Just pretend that the pencil is a tiny bow.. The paint on the pencil won't let the strings make much noise ..I use a pencil often when I want to work out finger/bowing patterns where sound is not the important thing.  When I want to work on sound, naturally, I'll wait until I can use a real bow......I don't always have a bow by my computer so if I'm looking at music online, I'll just grab Anything for a moment to get the issue done.

Jan 21, 2021 - 2:12:23 PM

132 posts since 9/17/2017

I'm gonna throw this out there as an junior fiddler; I have an old bow that most of the time makes almost no sound. It makes enough that I can hear the notes but my wife can only hear a little string noise if she is in the same room. I should call it my wife bow maybe. Sometimes it will make a kinda irritating squeaky sound if the humidity is right. Of course I never rosin it and clean the rosin off my strings if its squeaking. Works for me... and her

Jan 21, 2021 - 2:22:34 PM

1743 posts since 12/11/2008
Online Now

quote:
Originally posted by indianajones

I'm gonna throw this out there as an junior fiddler; I have an old bow that most of the time makes almost no sound. It makes enough that I can hear the notes but my wife can only hear a little string noise if she is in the same room. I should call it my wife bow maybe. Sometimes it will make a kinda irritating squeaky sound if the humidity is right. Of course I never rosin it and clean the rosin off my strings if its squeaking. Works for me... and her


My cheap, thrown-in-with-a-fiddle-purchase bow does indeed draw considerably less volume from the fiddle than my better bows.  A bow with next-to-no rosin quiets the fiddle down, too.  But if you don't use any rosin at all, chances are decent you'll only generate squeaks and hisses.

Jan 21, 2021 - 2:45:06 PM

132 posts since 9/17/2017

I was hesitant to post this because I don't know why this bow is quiet. As I said, sometimes it does squeak but it is very old. I wonder if the hairs are worn out and smooth?

Jan 22, 2021 - 3:42:46 AM

5016 posts since 9/26/2008

quote:
Originally posted by indianajones

I was hesitant to post this because I don't know why this bow is quiet. As I said, sometimes it does squeak but it is very old. I wonder if the hairs are worn out and smooth?


Or if it is dirty. It only takes one dirty hand to create a silent spot on a bow, and if it is dirty enough, that will soon transfer to the whole length. 

Edited by - ChickenMan on 01/22/2021 03:42:59

Jan 22, 2021 - 5:51:32 AM

132 posts since 9/17/2017

quote:
Originally posted by ChickenMan
quote:
Originally posted by indianajones

I was hesitant to post this because I don't know why this bow is quiet. As I said, sometimes it does squeak but it is very old. I wonder if the hairs are worn out and smooth?
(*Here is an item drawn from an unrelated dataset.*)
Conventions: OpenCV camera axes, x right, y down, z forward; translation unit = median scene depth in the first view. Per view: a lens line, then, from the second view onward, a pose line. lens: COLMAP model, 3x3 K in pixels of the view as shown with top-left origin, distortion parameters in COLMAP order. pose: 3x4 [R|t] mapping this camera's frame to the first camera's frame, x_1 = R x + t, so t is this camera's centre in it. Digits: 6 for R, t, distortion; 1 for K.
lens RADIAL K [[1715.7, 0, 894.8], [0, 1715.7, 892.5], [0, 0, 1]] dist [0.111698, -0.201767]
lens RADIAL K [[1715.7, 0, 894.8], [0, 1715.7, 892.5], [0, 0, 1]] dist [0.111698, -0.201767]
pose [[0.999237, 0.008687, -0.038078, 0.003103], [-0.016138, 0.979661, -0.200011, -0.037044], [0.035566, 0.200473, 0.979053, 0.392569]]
Or if it is dirty. It only takes one dirty hand to create a silent spot on a bow, and if it is dirty enough, that will soon transfer to the whole length.


I have never cleaned it.  Maybe oil from skin?  I think there might be some disagreement about the horse hairs wearing out.  In any case, it works for me to practice quietly without losing the feel of the bow or dinking with mutes.
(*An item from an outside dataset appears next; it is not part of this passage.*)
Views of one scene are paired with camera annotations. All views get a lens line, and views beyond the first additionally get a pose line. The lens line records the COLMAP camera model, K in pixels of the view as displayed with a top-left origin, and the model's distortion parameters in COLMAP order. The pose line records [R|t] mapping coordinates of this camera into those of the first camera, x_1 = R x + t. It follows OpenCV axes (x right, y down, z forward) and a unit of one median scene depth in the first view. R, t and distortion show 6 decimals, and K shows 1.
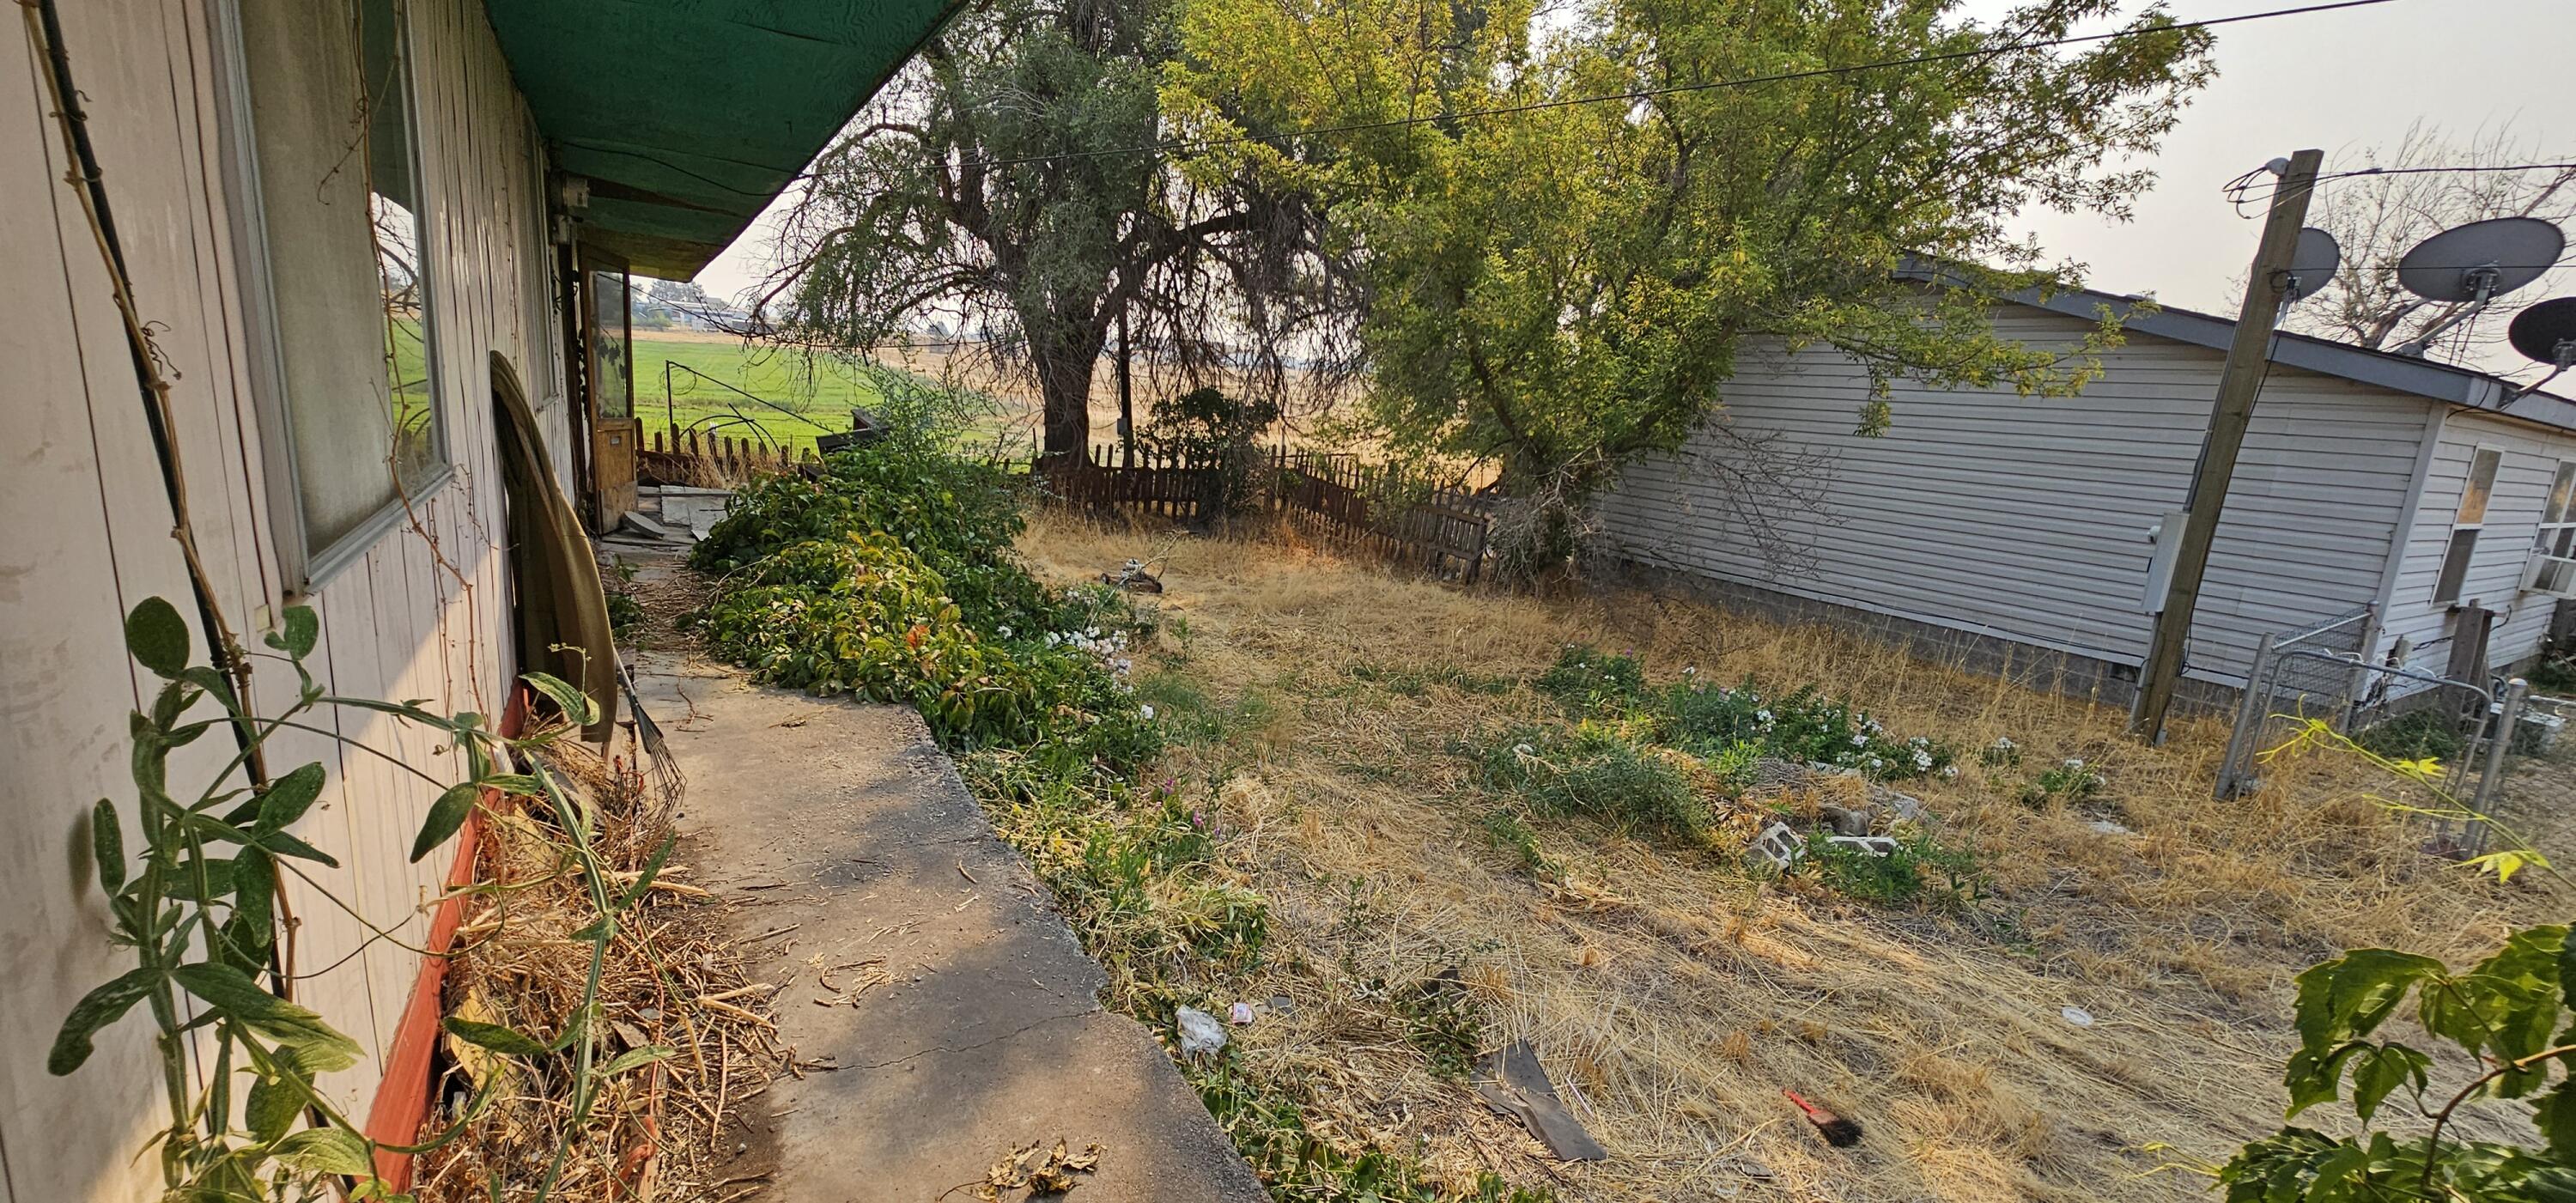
lens RADIAL K [[1050.2, 0, 1285.5], [0, 1050.2, 608.1], [0, 0, 1]] dist [0.001435, -0.000926]
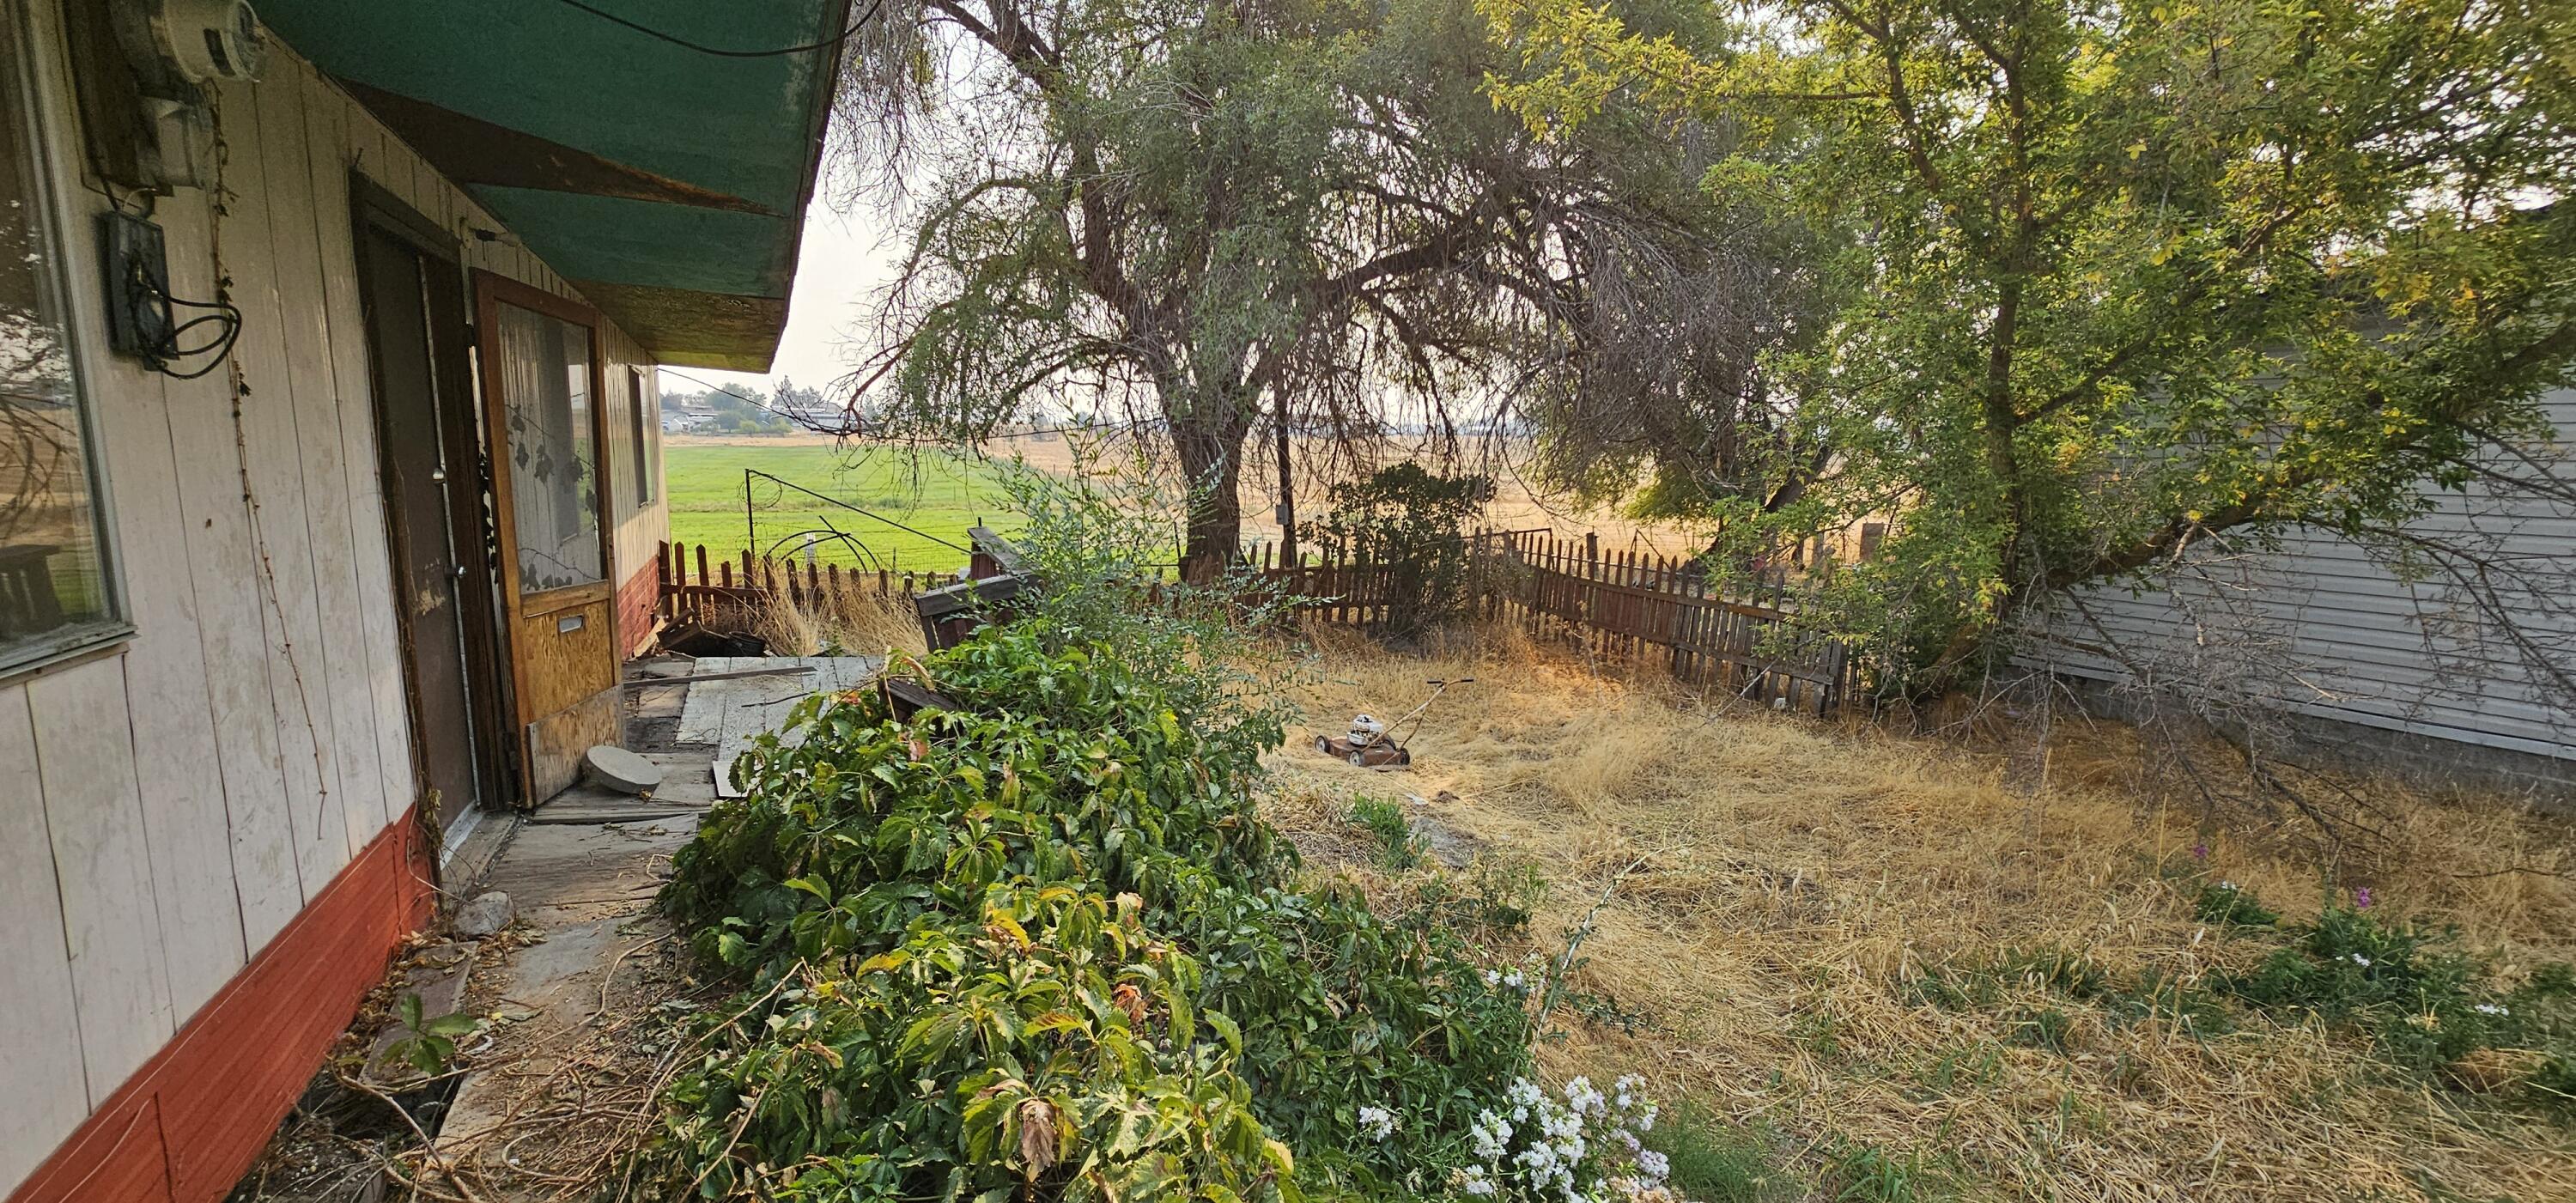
lens RADIAL K [[1050.2, 0, 1286.4], [0, 1050.2, 607.9], [0, 0, 1]] dist [0.001435, -0.000926]
pose [[0.994767, -0.047029, -0.090698, -0.095885], [0.041140, 0.996989, -0.065735, -0.054275], [0.093517, 0.061660, 0.993707, 0.222787]]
Jan 22, 2021 - 12:57:18 PM

2653 posts since 9/13/2009

quote:
Originally posted by indianajones

 I wonder if the hairs are worn out and smooth?


No, that's a myth.

Rosin sticks to hair because of a bond forming between the 2. 
As Chickenman stated, dirt and oils get in the way of bonding ability.

edit to add: One of the problems with over rosining, the nature of rosin, sticky  attraction... also attracts dirt, and any particulates in the air, creates a bit of layers of dirt/rosin, which makes cyclical trying to add new rosin to, or on top of that. As long as there is still plenty of hair, and they are not stretched, gentle cleaning works fine to restore.